Le cabinet de Jan Jambon avait en effet répondu que “cela ne concerne que des cas exceptionnels, et que ces personnes n’ont qu’à devenir instructeurs de vol, comme c’est le cas dans d’autres pays où l’âge de la retraite est également supérieur à la date limite fixée pour la licence de pilote”.
Le ministre ne voyait pas non plus de raison de modifier la législation belge en matière de pensions. Si une modification s’avère nécessaire, ce sera au niveau des règles européennes relatives à l’aviation. On pourrait ainsi envisager que les pilotes puissent continuer à voler après leur 65e anniversaire, “car les pilotes sont généralement en meilleure santé et plus alertes que le grand public”, faisait-on remarquer à son cabinet.
Le raisonnement selon lequel les compagnies aériennes doivent résoudre le problème en proposant d’autres fonctions aux pilotes méconnaît la réalité du terrain, tranchent la CNE, la CSC Transcom, la CGSLB et le Setca. Elles n’en veulent pas aux transporteurs. “Ce n’est pas aux compagnies aériennes de trouver une solution mais à l’Arizona, qui a pris des décisions concernant les fins de carrière qui ne tiennent pas compte de la réalité”, estime Didier Lebbe.
Les pilotes, rappellent les trois syndicats, se trouvent dans une situation “particulièrement injuste” car ils n’ont aucun choix. Sur les plans médical et légal, il leur est interdit de voler après l’âge de 65 ans et ils doivent arrêter leur activité principale. Et la réglementation européenne ne laisse aucune marge d’interprétation en la matière, insiste le front commun.
Une compagnie aérienne vient par exemple d’explicitement décider qu’elle n’avait pas l’intention de proposer un autre emploi aux pilotes atteignant 65 ans, illustrent les syndicats.
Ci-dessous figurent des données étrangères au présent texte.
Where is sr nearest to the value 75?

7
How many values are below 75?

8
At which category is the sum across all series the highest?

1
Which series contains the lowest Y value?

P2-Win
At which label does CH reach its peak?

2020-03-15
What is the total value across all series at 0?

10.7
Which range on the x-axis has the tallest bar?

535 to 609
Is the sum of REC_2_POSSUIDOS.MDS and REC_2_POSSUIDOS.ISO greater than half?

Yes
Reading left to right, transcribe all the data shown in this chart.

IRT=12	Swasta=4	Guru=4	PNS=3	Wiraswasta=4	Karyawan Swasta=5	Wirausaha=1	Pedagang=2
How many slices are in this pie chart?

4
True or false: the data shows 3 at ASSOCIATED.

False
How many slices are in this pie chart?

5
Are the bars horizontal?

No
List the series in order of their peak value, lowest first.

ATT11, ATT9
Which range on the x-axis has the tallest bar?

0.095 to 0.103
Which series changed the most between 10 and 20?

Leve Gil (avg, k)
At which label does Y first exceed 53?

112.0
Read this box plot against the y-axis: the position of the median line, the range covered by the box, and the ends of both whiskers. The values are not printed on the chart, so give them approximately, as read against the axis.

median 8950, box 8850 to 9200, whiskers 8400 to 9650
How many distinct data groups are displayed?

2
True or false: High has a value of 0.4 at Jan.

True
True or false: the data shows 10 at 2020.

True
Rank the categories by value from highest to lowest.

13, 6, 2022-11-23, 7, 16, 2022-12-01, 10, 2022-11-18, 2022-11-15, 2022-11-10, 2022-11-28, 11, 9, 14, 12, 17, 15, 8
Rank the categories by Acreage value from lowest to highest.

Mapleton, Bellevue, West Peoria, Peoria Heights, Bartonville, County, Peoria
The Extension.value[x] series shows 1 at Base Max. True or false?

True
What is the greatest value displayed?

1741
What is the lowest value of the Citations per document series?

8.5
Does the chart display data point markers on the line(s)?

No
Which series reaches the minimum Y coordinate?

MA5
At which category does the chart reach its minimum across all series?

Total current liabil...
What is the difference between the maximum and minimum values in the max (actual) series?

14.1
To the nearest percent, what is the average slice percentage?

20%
L’entreprise en question vient ainsi de licencier, sans indemnités, un pilote ayant atteint cet âge, dénonce Didier Lebbe. “Il n’est pas certain que l’Office national de l’Emploi (Onem) acceptera qu’il puisse toucher le chômage jusqu’au moment de son départ à la pension. Il sera en outre d’office pénalisé par un malus sur sa pension. Et ce malus sera plus contraignant encore lorsque l’âge de départ à la pension passera à 67 ans”, redoute le secrétaire permanent de la CNE.
“Étant donné que cette situation est fondamentalement intenable, nous nous voyons contraints de déposer un préavis de grève sectoriel pour l’aviation belge. Nous ne prenons pas cette décision à la légère, mais afin de donner au responsable de ce chaos – le ministre des Pensions – une dernière chance de proposer des solutions structurelles et équitables”, écrivent encore les trois syndicats dans leur communication.
Ils disent vouloir éviter des actions dans le secteur, qui peuvent être organisées depuis ce lundi, “mais le mécontentement face à ce fiasco des pensions est particulièrement élevé”, préviennent-ils. “Sans mesures rapides et claires, cette situation risque de s’aggraver”, concluent la CNE, la CSC Transcom, la CGSLB et le Setca.